WORK ORDER: Begin with the line holding "émotionnelle, ou de leur", then print every line after it through the end of the data, exactly and with nothing added.
# # # # #
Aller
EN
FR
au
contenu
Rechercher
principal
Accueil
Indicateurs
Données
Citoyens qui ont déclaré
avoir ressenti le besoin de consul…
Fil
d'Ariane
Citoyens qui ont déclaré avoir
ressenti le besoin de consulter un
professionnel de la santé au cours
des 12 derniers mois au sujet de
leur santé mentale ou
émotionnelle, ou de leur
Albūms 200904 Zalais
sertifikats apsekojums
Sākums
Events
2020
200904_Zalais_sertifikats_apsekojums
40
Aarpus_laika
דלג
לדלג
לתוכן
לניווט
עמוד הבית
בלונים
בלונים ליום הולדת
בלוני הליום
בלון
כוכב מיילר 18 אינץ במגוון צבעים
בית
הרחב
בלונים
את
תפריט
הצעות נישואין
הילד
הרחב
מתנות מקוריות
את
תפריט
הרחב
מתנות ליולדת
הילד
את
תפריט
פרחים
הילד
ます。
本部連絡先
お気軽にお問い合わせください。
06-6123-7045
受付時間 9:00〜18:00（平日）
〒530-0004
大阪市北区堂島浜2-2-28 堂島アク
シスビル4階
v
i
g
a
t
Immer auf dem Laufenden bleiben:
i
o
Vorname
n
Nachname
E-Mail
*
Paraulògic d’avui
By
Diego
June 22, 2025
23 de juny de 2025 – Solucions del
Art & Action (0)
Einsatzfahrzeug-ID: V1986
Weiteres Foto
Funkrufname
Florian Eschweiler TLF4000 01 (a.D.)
# # # # #
OUTPUT OF THE EXERCISE:
émotionnelle, ou de leur
Albūms 200904 Zalais
sertifikats apsekojums
Sākums
Events
2020
200904_Zalais_sertifikats_apsekojums
40
Aarpus_laika
דלג
לדלג
לתוכן
לניווט
עמוד הבית
בלונים
בלונים ליום הולדת
בלוני הליום
בלון
כוכב מיילר 18 אינץ במגוון צבעים
בית
הרחב
בלונים
את
תפריט
הצעות נישואין
הילד
הרחב
מתנות מקוריות
את
תפריט
הרחב
מתנות ליולדת
הילד
את
תפריט
פרחים
הילד
ます。
本部連絡先
お気軽にお問い合わせください。
06-6123-7045
受付時間 9:00〜18:00（平日）
〒530-0004
大阪市北区堂島浜2-2-28 堂島アク
シスビル4階
v
i
g
a
t
Immer auf dem Laufenden bleiben:
i
o
Vorname
n
Nachname
E-Mail
*
Paraulògic d’avui
By
Diego
June 22, 2025
23 de juny de 2025 – Solucions del
Art & Action (0)
Einsatzfahrzeug-ID: V1986
Weiteres Foto
Funkrufname
Florian Eschweiler TLF4000 01 (a.D.)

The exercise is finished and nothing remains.